I always tend to go through phases when it comes to the kind of movies I watch. I remember last year I went through a "classic disaster" phase where I decided to finally check out some of these epic disaster flicks that permeated the 70's, creating both iconic classics, and some real duds. I think we can all agree that The Towering Inferno is the peak of how great a disaster flick can be, even by today's standards, but then films like Earthquake and Airport felt surprisingly flat. Anyway, I decided to dig into some 90's era disaster flicks, where we saw somewhat of a resurgence in that genre with films like Armageddon and Volcano to name a few. It was my absolute love of Volcano that reminded me that there was another Volcano disaster flick released that very same year, Dante's Peak. And this was the norm back then. If you recall, lots of similar films were released within the same year baring very similar ideas, competing for the top spot at the box office in those respective genre's. For example, we had Armageddon and Deep Impact (1998), Volcano and Dante's Peak (1997), and so on.
Dante's Peak is fucking phenomenal. While this was released the very same year as Volcano, and they are both about a Volcano erupting, they couldn't be anymore different. Where Volcano was just an old school type of disaster flick that wastes no time with character development or anything like that, instead focusing on the destruction and havoc and nonstop thrills and excitement, Dante's Peak instead focuses on the people that will ultimately be affected by this impending disaster, taking the time building a story centered around an expert who's sent out to Dante's Peak, a small isolated town, to do some readings on the mountain/volcano, only to be immediately alarmed that something bad is about to happen, much to the dismissiveness of his superiors. As he gets close to the small towns mayor (Linda Hamilton) and her kids, she too realizes their town is in danger, yet the local office officials are more concerned about their economy and what an evacuation could do for business, rather than the safety of their little town.
Dante's Peak is split right down the middle, with the first half building up some great tension as things become more and more clear that a disaster is inevitable, giving us time to get to know the characters, and most of all, care about them. Right at the middle mark, disaster strikes and Dante's Peak becomes the film I had hoped to have seen when I was younger. It's balls-to-the-wall epic destruction at it's finest, made all the more intense because you know the characters well by this point and actually care what happens to them. And there are some truly riveting, intense and harrowing moments that will leave you biting your nails.
The effects work is downright amazing. Honestly, I didn't expect it to be this good and look this badass. One of the things this film has going for it in regards to it's effects work, is that it was made in the 90's. Sure, CGI was already becoming the norm, but practical effects were still being utilized quite regularly and Dante's Peak was 98% practical effects and they were phenomenal. I was in awe (like the bridge sequence) of some of the things I saw, knowing full well that there was no way that was or could be real, but rather models, yet I couldn't tell and that's what blew me away. And that's one thing this film does well, or even better than Volcano, is that it makes you believe because it looks so fucking real.
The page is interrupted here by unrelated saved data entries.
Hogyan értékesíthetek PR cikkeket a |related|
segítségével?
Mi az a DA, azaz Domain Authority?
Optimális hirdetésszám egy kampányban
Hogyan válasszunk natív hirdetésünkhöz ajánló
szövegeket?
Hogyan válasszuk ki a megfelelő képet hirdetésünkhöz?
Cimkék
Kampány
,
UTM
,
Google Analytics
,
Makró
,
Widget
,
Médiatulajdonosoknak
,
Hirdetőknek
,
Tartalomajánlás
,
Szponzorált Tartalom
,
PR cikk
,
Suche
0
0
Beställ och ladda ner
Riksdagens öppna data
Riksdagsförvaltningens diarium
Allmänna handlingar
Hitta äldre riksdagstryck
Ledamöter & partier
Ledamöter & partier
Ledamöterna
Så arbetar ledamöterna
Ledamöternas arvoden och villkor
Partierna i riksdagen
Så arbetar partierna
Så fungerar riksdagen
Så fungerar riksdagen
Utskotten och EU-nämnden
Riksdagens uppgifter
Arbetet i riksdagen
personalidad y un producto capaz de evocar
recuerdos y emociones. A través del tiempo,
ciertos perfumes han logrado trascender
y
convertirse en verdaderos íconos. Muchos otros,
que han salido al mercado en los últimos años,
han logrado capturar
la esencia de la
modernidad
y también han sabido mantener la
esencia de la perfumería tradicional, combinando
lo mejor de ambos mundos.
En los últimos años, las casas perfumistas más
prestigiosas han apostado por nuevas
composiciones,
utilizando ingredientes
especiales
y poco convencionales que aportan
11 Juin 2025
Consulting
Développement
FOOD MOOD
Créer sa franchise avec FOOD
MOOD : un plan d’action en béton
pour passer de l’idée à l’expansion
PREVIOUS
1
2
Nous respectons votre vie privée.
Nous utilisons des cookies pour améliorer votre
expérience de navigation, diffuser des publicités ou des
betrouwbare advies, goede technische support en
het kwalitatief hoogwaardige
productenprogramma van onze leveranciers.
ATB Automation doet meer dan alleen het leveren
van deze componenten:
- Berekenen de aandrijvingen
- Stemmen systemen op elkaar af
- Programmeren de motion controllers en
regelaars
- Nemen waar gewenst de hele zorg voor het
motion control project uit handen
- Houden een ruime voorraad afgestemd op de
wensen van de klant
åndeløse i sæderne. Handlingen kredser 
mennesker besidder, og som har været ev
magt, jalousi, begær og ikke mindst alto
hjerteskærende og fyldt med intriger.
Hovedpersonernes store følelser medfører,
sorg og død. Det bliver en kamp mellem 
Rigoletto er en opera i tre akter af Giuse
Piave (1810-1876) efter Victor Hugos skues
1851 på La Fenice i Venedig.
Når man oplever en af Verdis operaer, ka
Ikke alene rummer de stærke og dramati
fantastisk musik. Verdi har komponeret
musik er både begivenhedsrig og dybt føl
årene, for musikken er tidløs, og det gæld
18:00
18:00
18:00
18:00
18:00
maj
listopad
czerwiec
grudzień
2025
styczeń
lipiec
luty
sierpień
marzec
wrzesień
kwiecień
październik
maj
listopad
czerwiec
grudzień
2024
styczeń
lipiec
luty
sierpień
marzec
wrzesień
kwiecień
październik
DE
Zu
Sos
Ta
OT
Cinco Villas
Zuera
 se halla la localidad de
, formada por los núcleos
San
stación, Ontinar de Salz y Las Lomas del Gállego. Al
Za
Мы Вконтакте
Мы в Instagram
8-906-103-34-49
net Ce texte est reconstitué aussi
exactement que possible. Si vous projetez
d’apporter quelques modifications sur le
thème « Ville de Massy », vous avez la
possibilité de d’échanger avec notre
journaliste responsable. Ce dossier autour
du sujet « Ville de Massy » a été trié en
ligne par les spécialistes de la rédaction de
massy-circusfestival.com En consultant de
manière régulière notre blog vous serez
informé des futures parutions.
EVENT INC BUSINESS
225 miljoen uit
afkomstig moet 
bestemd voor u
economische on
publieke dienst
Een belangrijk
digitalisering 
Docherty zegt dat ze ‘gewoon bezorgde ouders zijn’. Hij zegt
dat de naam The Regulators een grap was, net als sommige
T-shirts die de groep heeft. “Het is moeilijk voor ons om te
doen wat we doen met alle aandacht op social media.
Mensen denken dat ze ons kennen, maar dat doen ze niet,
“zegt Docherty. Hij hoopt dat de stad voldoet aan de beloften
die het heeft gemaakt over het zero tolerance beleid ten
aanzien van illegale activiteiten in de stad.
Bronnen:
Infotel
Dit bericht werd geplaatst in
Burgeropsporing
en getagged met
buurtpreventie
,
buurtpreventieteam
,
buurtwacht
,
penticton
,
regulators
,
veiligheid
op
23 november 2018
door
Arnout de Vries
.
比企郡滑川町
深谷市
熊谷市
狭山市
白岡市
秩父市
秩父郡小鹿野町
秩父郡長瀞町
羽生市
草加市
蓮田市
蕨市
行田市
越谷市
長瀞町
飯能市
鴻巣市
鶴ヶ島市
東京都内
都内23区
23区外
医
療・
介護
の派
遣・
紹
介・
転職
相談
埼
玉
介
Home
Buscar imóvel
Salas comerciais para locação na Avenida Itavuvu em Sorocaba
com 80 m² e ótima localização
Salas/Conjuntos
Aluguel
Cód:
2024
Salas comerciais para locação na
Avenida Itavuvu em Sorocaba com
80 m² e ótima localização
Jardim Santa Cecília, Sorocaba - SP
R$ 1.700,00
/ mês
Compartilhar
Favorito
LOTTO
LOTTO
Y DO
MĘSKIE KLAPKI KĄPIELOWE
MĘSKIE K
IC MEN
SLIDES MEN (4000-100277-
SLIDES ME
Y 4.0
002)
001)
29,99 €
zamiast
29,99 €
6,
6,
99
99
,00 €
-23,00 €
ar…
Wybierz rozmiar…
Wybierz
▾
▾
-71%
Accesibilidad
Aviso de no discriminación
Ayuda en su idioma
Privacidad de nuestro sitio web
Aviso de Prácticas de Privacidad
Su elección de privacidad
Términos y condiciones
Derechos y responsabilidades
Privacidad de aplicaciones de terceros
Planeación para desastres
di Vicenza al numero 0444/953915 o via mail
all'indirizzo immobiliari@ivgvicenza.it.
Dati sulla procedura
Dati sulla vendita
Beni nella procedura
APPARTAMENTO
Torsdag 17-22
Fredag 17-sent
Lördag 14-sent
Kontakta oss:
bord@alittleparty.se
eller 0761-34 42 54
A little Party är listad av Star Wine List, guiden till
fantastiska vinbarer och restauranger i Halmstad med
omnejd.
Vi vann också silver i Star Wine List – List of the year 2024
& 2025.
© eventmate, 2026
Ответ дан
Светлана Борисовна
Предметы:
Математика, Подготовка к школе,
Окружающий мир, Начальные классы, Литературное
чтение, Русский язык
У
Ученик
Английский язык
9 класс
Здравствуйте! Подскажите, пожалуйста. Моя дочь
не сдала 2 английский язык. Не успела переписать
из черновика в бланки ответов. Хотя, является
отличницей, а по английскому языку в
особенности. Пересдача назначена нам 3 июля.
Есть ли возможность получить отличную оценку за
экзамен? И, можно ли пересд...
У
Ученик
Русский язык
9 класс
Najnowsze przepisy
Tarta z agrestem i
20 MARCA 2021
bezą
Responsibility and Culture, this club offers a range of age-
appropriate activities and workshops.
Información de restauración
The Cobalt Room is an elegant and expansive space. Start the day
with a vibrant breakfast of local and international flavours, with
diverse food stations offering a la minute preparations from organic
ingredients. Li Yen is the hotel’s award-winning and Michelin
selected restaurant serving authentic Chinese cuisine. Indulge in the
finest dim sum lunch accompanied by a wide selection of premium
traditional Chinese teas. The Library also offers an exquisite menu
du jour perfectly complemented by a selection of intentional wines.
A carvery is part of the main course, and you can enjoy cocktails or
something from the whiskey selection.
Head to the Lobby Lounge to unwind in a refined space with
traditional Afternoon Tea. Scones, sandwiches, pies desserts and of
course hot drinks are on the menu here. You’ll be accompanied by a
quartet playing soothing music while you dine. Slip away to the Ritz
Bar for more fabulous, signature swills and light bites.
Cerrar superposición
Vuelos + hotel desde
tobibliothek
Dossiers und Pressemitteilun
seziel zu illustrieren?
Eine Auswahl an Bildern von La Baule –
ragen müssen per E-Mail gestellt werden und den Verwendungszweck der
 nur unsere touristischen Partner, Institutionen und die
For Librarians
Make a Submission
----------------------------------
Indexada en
I realized recently that I'd never actually watched Dante's Peak in it's entirety before. I remember trying it once, way back when it was released, and I must have gotten bored or impatient with the first half, which is the part of the film that takes its time building up the story, tension and relationships, before letting all hell break loose. Watching it today, that is the very thing I love about this film, yet as a teenager, I just wanted to see destruction. In that sense, I can understand why I just didn't take to this film like I did Volcano, which hits the ground running right from the start. And even if I did watch the entire thing back then, I doubt I would have enjoyed it as much as I did today, as a 45 year old. So in a sense, I'm happy I waited because I just absolutely loved this experience from start to finish. Loved it.
Ultimately, I couldn't pick one over the other, as I love both Volcano and Dante's Peak equally, just in very different ways. I'm sure others feel the same, though judging from the comments on my Volcano post on Instagram, people tend to pick one over the other. I can't. I love them equally, even though they're two totally different types of films.
Dante's Peak is currently streaming on HBO Max. You can also pick it up cheap on Blu Ray, for around $10, for your physical media collection.